This demo implements a one-dimensional neural integrator.
This example utilizes a recurrent network. It shows how neurons can be used to implement stable dynamics. Such dynamics are important for memory, noise cleanup, statistical inference, and many other dynamic transformations.
[1]:
import matplotlib.pyplot as plt
%matplotlib inline
import nengo
from nengo.processes import Piecewise
import nengo_loihi
nengo_loihi.set_defaults()
/home/travis/build/nengo/nengo-loihi/nengo_loihi/version.py:23: UserWarning: This version of `nengo_loihi` has not been tested with your `nengo` version (3.0.0.dev0). The latest fully supported version is 2.8.0
nengo.__version__, latest_nengo_version))
/home/travis/virtualenv/python3.5.2/lib/python3.5/site-packages/nengo_dl/version.py:32: UserWarning: This version of `nengo_dl` has not been tested with your `nengo` version (3.0.0.dev0).

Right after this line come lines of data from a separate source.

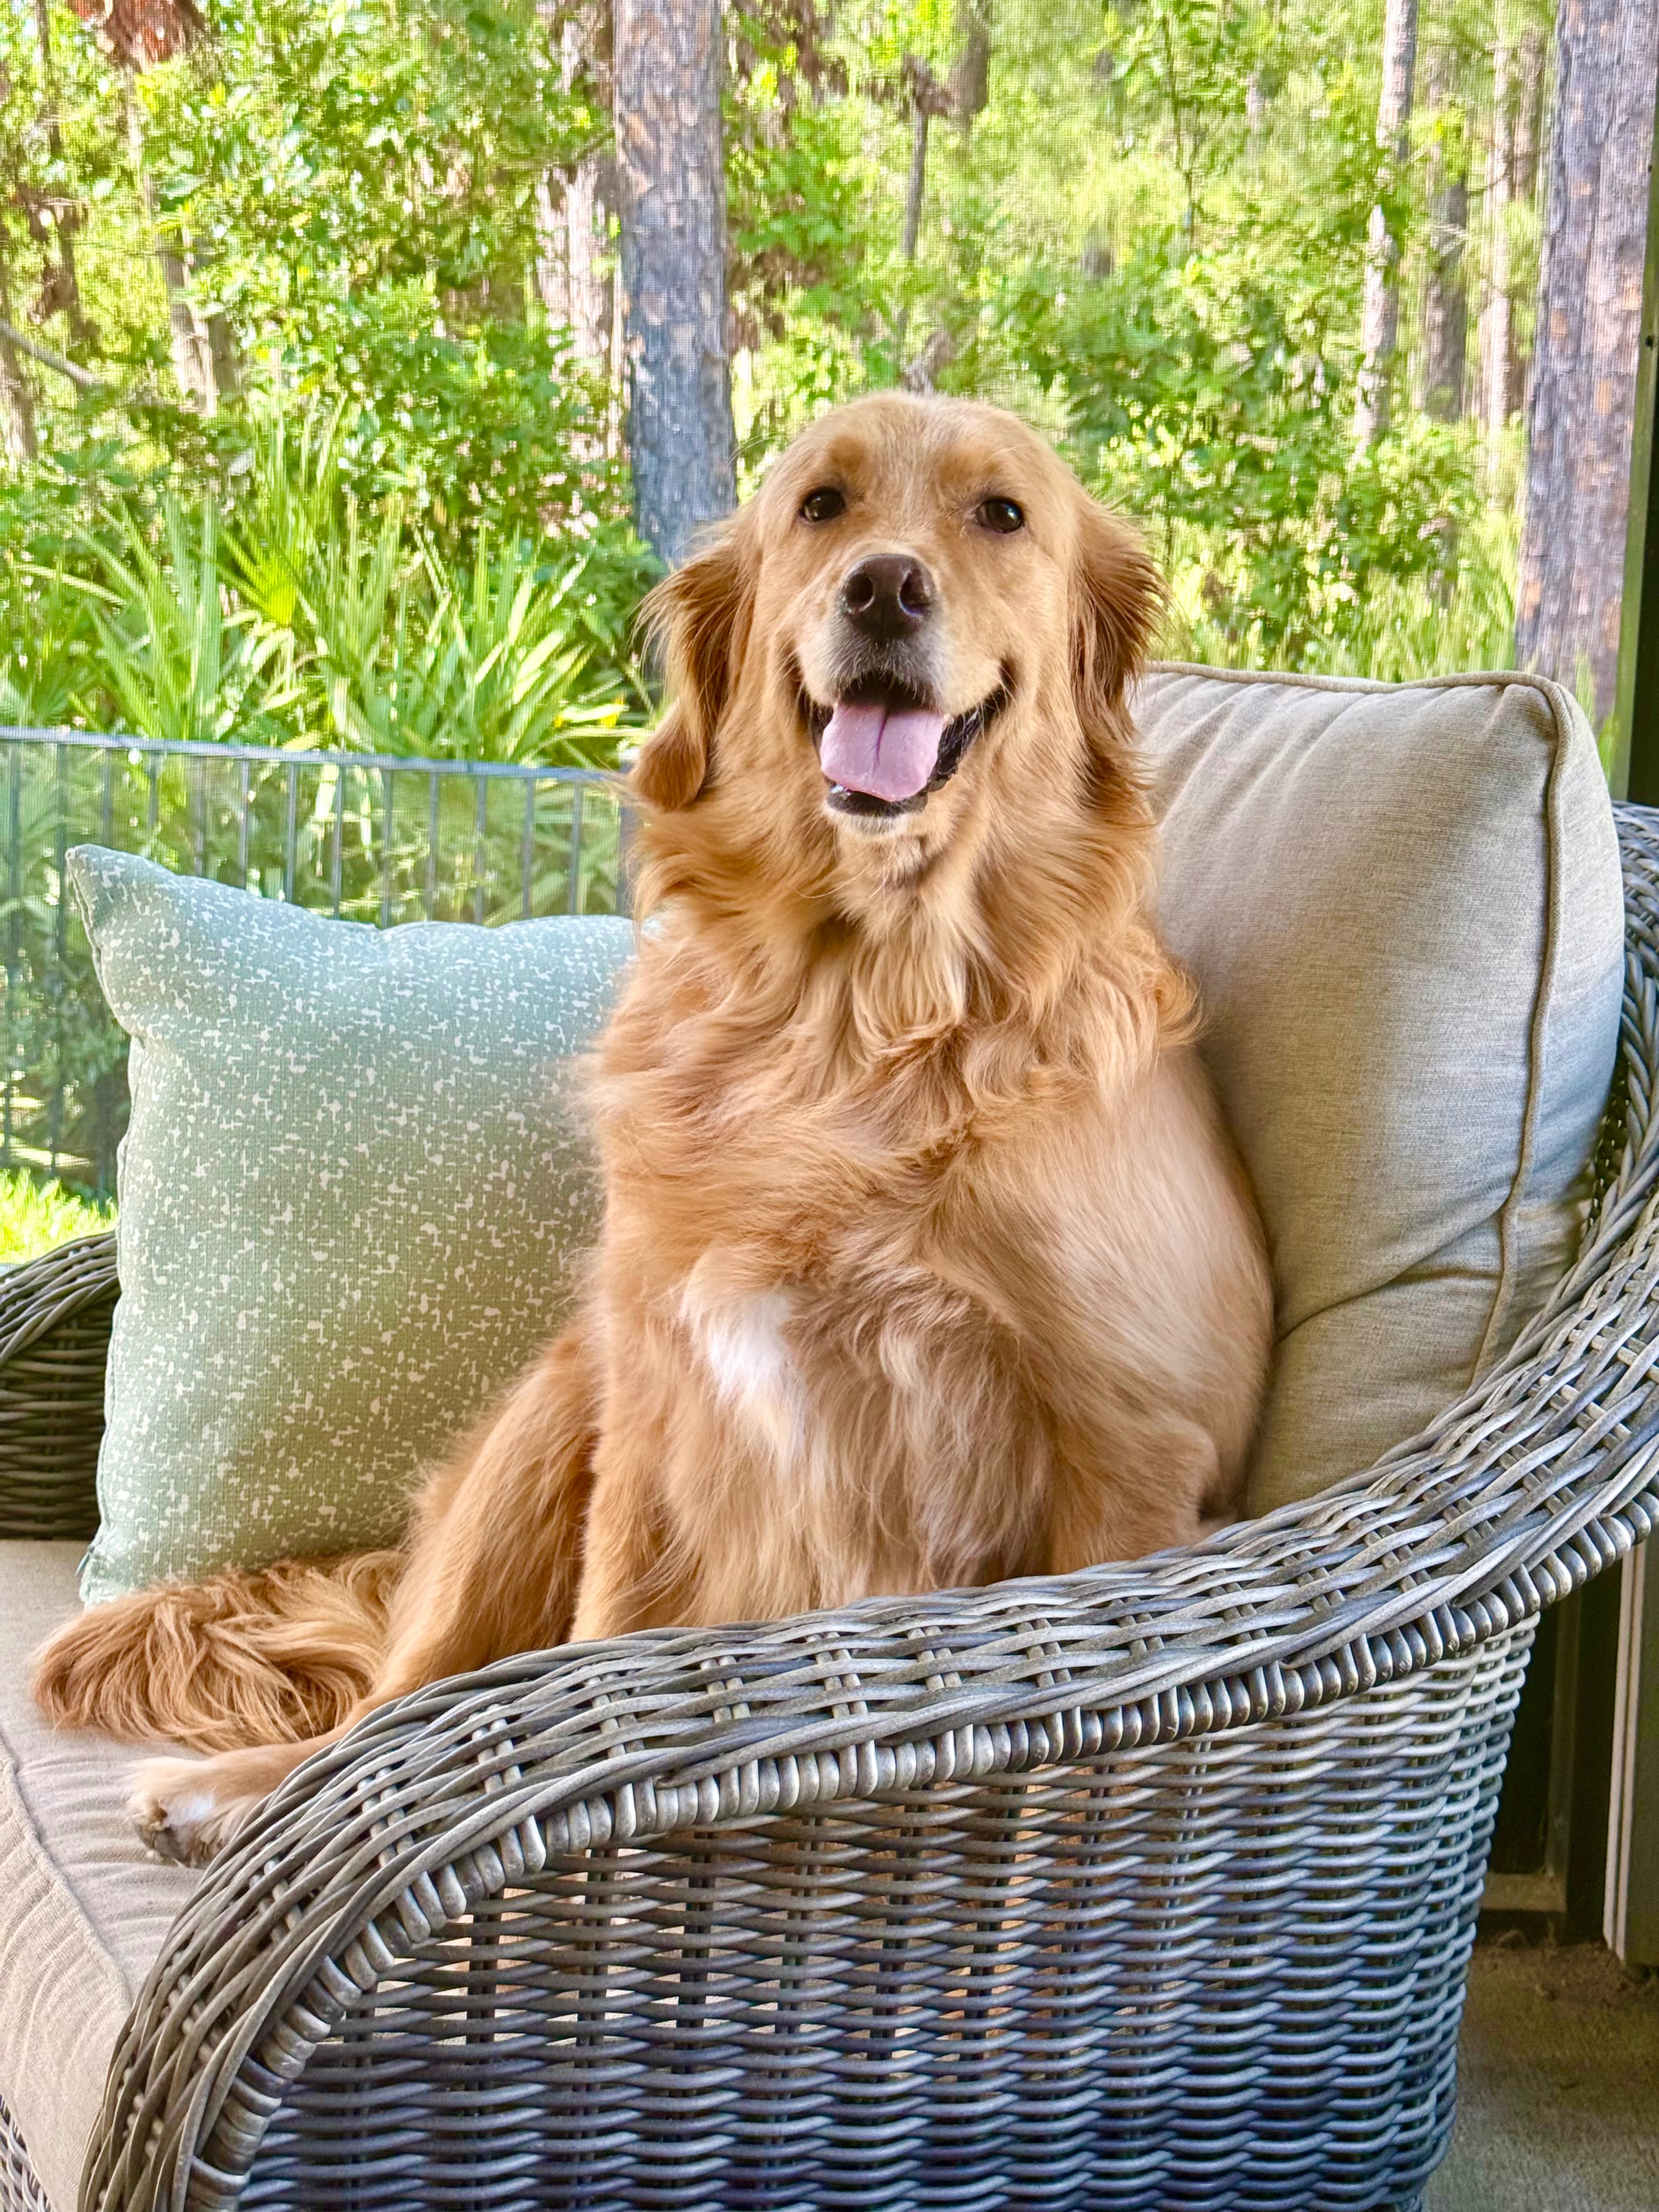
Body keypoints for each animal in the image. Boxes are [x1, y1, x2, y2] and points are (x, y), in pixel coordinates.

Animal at [33, 393, 1273, 1864]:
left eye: (1003, 516)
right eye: (821, 505)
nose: (886, 588)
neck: (855, 1016)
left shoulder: (1131, 1449)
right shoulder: (660, 1408)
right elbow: (595, 1646)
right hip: (553, 1410)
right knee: (386, 1704)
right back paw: (236, 1795)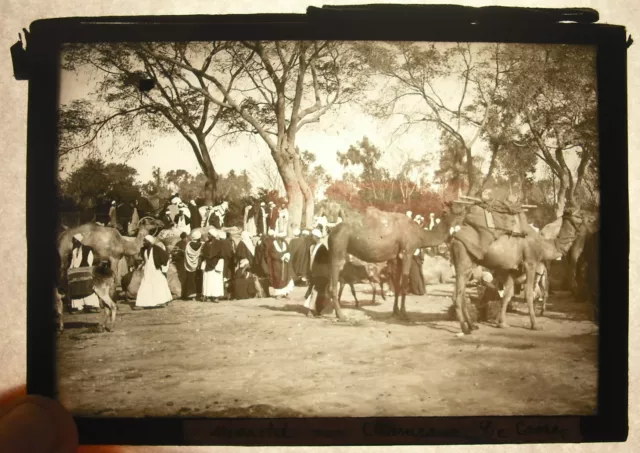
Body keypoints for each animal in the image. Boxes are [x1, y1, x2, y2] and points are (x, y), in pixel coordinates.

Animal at [328, 203, 462, 320]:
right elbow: (404, 283)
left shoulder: (397, 257)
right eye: (445, 211)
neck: (420, 234)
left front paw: (395, 312)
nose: (461, 211)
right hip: (338, 248)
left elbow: (397, 285)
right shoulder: (407, 253)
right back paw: (341, 315)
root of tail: (331, 233)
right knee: (334, 282)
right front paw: (404, 314)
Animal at [450, 203, 584, 334]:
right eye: (579, 216)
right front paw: (535, 325)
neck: (542, 245)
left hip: (467, 265)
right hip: (463, 259)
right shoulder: (530, 262)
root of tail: (454, 239)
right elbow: (529, 293)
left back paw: (472, 326)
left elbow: (507, 295)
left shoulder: (510, 269)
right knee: (458, 295)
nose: (585, 219)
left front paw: (502, 324)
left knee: (460, 294)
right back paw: (465, 328)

The latest fully supported version is 2.8.0.
((nengo.version.version,) + latest_nengo_version))
WARNING: Logging before flag parsing goes to stderr.
W0624 00:12:09.300890 140527998367552 deprecation_wrapper.py:119] From /home/travis/virtualenv/python3.5.2/lib/python3.5/site-packages/nengo_dl/__init__.py:55: The name tf.logging.set_verbosity is deprecated. Please use tf.compat.v1.logging.set_verbosity instead.
W0624 00:12:09.302154 140527998367552 deprecation_wrapper.py:119] From /home/travis/virtualenv/python3.5.2/lib/python3.5/site-packages/nengo_dl/__init__.py:55: The name tf.logging.WARN is deprecated. Please use tf.compat.v1.logging.WARN instead.
Our model consists of one recurrently connected ensemble, and an input node. The input node will provide a piecewise step function as input so that we can see the effects of recurrence.
[2]:
with nengo.Network(label='Integrator') as model:
ens = nengo.Ensemble(n_neurons=120, dimensions=1)
stim = nengo.Node(
Piecewise({
0: 0,
0.2: 1,
1: 0,
2: -2,
3: 0,
4: 1,
5: 0
}))
# Connect the population to itself
tau = 0.1
nengo.Connection(ens, ens,
transform=[[1]],
synapse=tau)
nengo.Connection(
stim, ens, transform=[[tau]], synapse=tau)
# Collect data for plotting
stim_probe = nengo.Probe(stim)
ens_probe = nengo.Probe(ens, synapse=0.01)
We can use Nengo to see the desired model output.
[3]:
with nengo.Simulator(model) as sim:
sim.run(6)
t = sim.trange()
[4]:
def plot_decoded(t, data):
plt.figure()
plt.plot(t, data[stim_probe], label="Input")
plt.plot(t, data[ens_probe], 'k', label="Integrator output")
plt.legend()
plot_decoded(t, sim.data)
[5]:
with nengo_loihi.Simulator(model) as sim:
sim.run(6)
t = sim.trange()
/home/travis/build/nengo/nengo-loihi/nengo_loihi/discretize.py:468: UserWarning: Lost 2 extra bits in weight rounding
warnings.warn("Lost %d extra bits in weight rounding" % (-s2,))
[6]:
plot_decoded(t, sim.data)
The network integrates its input, but without input decays quicker than the Nengo model. Likely the same workarounds discussed in the communication channel example will be useful here.